:: Brief ::
Without changing a word, repeat the data, and include no pictures.

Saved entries

++++++++

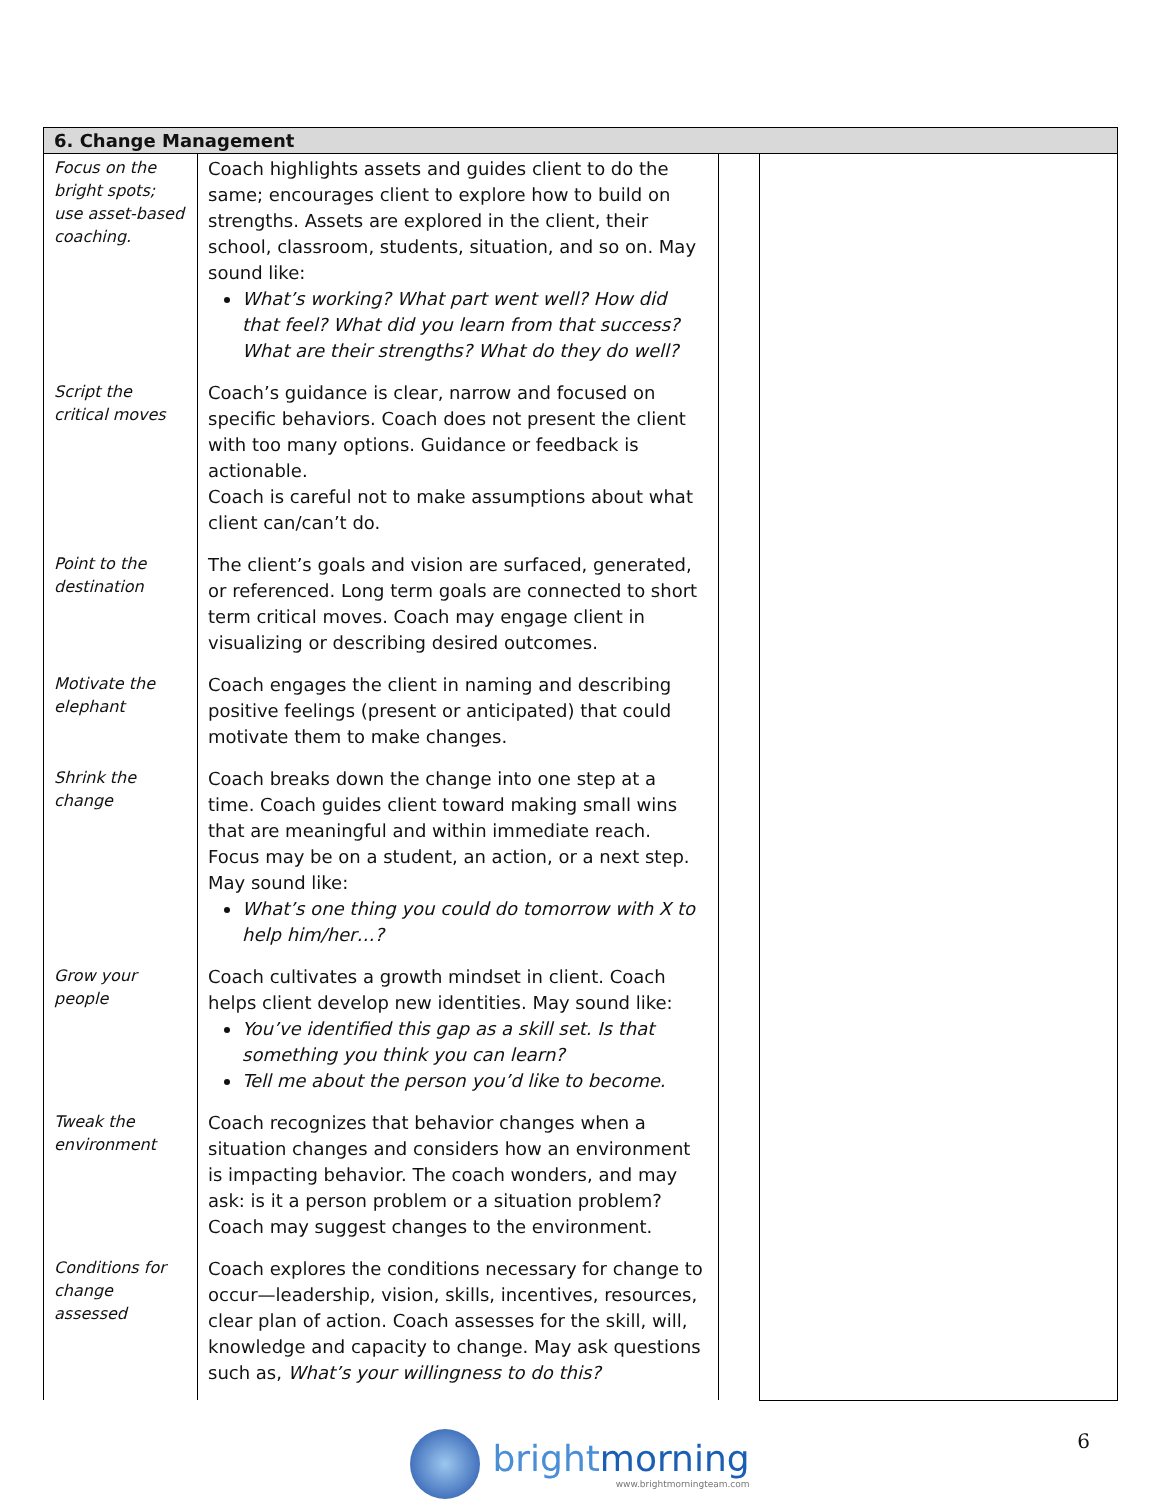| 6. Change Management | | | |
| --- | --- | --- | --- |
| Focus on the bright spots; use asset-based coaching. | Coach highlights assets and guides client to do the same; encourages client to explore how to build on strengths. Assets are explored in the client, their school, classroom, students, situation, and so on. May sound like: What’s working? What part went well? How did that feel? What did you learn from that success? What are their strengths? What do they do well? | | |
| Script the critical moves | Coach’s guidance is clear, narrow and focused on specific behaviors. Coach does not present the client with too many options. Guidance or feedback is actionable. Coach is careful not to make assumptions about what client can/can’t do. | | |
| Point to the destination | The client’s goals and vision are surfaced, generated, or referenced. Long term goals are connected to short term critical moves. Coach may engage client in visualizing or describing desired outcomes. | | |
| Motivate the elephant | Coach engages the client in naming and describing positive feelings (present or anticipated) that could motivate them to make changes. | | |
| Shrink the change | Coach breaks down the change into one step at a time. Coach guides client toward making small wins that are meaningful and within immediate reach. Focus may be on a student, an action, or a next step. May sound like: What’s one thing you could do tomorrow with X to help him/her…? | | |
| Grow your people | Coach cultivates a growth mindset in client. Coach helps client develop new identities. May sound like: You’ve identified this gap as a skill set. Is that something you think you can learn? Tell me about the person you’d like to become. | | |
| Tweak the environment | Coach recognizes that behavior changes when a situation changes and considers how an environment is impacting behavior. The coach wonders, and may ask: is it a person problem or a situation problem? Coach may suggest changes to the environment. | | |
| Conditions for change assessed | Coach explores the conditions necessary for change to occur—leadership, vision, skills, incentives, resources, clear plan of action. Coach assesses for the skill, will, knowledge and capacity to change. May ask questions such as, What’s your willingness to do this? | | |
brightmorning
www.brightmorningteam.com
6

++++++++

:: Exercise response ::
| 6. Change Management | | | |
| --- | --- | --- | --- |
| Focus on the bright spots; use asset-based coaching. | Coach highlights assets and guides client to do the same; encourages client to explore how to build on strengths. Assets are explored in the client, their school, classroom, students, situation, and so on. May sound like: What’s working? What part went well? How did that feel? What did you learn from that success? What are their strengths? What do they do well? | | |
| Script the critical moves | Coach’s guidance is clear, narrow and focused on specific behaviors. Coach does not present the client with too many options. Guidance or feedback is actionable. Coach is careful not to make assumptions about what client can/can’t do. | | |
| Point to the destination | The client’s goals and vision are surfaced, generated, or referenced. Long term goals are connected to short term critical moves. Coach may engage client in visualizing or describing desired outcomes. | | |
| Motivate the elephant | Coach engages the client in naming and describing positive feelings (present or anticipated) that could motivate them to make changes. | | |
| Shrink the change | Coach breaks down the change into one step at a time. Coach guides client toward making small wins that are meaningful and within immediate reach. Focus may be on a student, an action, or a next step. May sound like: What’s one thing you could do tomorrow with X to help him/her…? | | |
| Grow your people | Coach cultivates a growth mindset in client. Coach helps client develop new identities. May sound like: You’ve identified this gap as a skill set. Is that something you think you can learn? Tell me about the person you’d like to become. | | |
| Tweak the environment | Coach recognizes that behavior changes when a situation changes and considers how an environment is impacting behavior. The coach wonders, and may ask: is it a person problem or a situation problem? Coach may suggest changes to the environment. | | |
| Conditions for change assessed | Coach explores the conditions necessary for change to occur—leadership, vision, skills, incentives, resources, clear plan of action. Coach assesses for the skill, will, knowledge and capacity to change. May ask questions such as, What’s your willingness to do this? | | |
brightmorning
www.brightmorningteam.com
6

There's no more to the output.